Ahora que apuro esta petaca de ron rubio y barato
en tu nombre —un poco de lucidez a tres soles ochenta en la bodega de la
esquina—, Robert Johnson aporrea las cuerdas en alguna orilla del Mississippi.
Dicen que tenía tratos con el demonio, reclaman que murió a manos de un marido
agraviado. A estas alturas, con varias horas ya en el otro lado, seguro sabes
qué ocurrió con el rey del Delta, el más grande artífice de ese lamento sinuoso
y de pronto lascivo que llaman en inglés de modo muy parecido a la tristeza,
pero en tonos azules: blues.
Quiero recordarte ahora castigando al cajón en
una de tus euforias. Cómo lo hacías, embrujado tú también por el sur a dos
horas de Lima, donde la seducción olor afro te secuestró para siempre. Tu alma
nunca dejó ese lugar. Lo supe cuando vi en una cartulina color sepia tu
rubicunda infancia de mataperro rural, fatigando los campos y viñedos con tu
trote apacible, llegando todos los días tarde al colegio con la coartada de un
asma a la que le sacaste más provecho que perjuicio.

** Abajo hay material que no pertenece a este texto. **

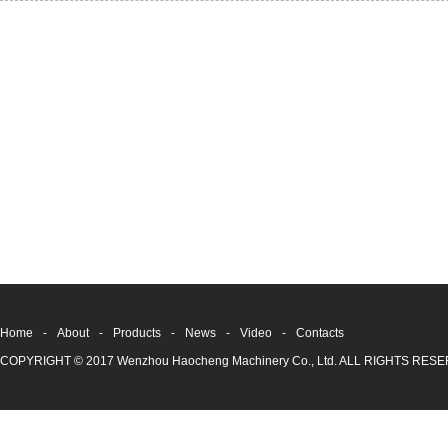
Home
-
About
-
Products
-
News
-
Video
-
Contacts
COPYRIGHT © 2017 Wenzhou Haocheng Machinery Co., Ltd. ALL RIGHTS RE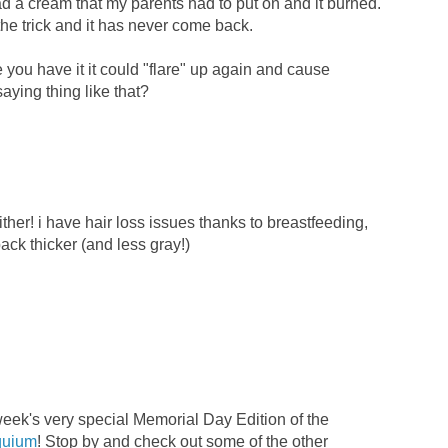
ad a cream that my parents had to put on and it burned.
 the trick and it has never come back.
you have it it could "flare" up again and cause
saying thing like that?
ther! i have hair loss issues thanks to breastfeeding,
back thicker (and less gray!)
 week's very special Memorial Day Edition of the
quium
! Stop by and check out some of the other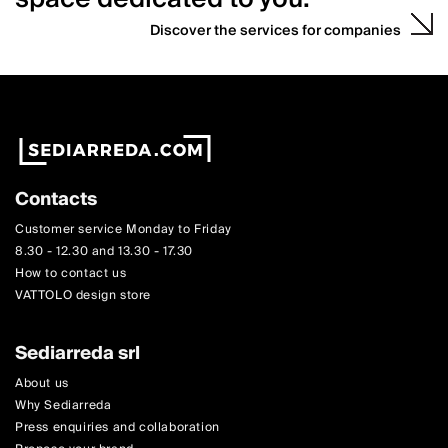
Discover the services for companies
Contacts
Customer service Monday to Friday
8.30 - 12.30 and 13.30 - 17.30
How to contact us
VATTOLO design store
Sediarreda srl
About us
Why Sediarreda
Press enquiries and collaboration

Siempre el blues entre nosotros, ¿verdad?, como
esa historia tuya que me contaste tres veces sin que se me ocurriera
interrumpirte porque su magia emergía inédita cada vez que el entusiasmo te
hacía dibujar esa extraña y velada sonrisa tuya, que te mostraba en toda tu
vulnerabilidad. Un hombre mayor, auténtico y curtido bluesman, y una joven
promesa de las cuerdas empezaron una contienda que terminó en un contrapunto
diabólico al filo de la madrugada. Qué noches las tuyas, Carlos Zuleta.
Pero ese Sur tuyo también fue placer del paladar
esas ocasiones que nos entregaste al imperio de la tuca, hallazgo clarividente
de los negros de San Luis de Cañete. La primera vez tomamos vino durante horas
mientras Roberto Quiroz —príncipe del Sur también, alma hedonista que ahora
reconozco como mi par— sometía al amor cálido de la marmita las mejores
vísceras de res que su noble oficio de veterinario le permitía conseguir:
varios litros de vino y pisco vertió sobre la pancita, el choncholí, los
testículos de res y huachalomo. ¿Cómo olvidar esas tardes? ¿Cómo no proponerme
repetirlas ahora que ya no estás y va siendo hora de que dé por felizmente
concluido el aprendizaje de tus lecciones?
Eras silencioso, al punto de que algunos
confundían tu discreción con soberbia. Lo acepto, es verdad, pero mi episódica
logorrea conseguía casi todas las veces hacer que te entregaras con pasión a la
conversación, de modo que para mí siempre fuiste ese interlocutor con el que
uno siente que está haciendo algo como jugar pinpón con leves y amables
raquetazos que, más que ganar la partida, lo que buscan es prolongarla
largamente hasta el próximo café luego de un “don Carlos, pasaba por aquí y…”
cada vez que me asomaba por Larrabure y Unanue con República de Chile.
Ya se va haciendo tarde, tío querido, y solo
queda una caricia de ron en mi petaca. ¿Qué te puedo decir? Solo una cosa más.
No olvido aquella vez que me visitaste en el vórtice de mi simétrico caos.
Había puesto como condición, en mi extravío, que solo a ti te recibiría. Y
llegaste, me escuchaste, conociste también ese lado mío y sonreíste tristemente
cuando te dije que quería ser como tú cuando sea grande, con todas las grandes
preguntas resueltas. Replicaste algo, que no era así, que ya quisieras. Y
bueno, entrado a la mediana edad, más de diez años después, entendí tu triste
mohín. Tenías razón, es duro estar vivo, todo el tiempo, pero algunas noches tú
y yo tendremos el blues, y también el ron.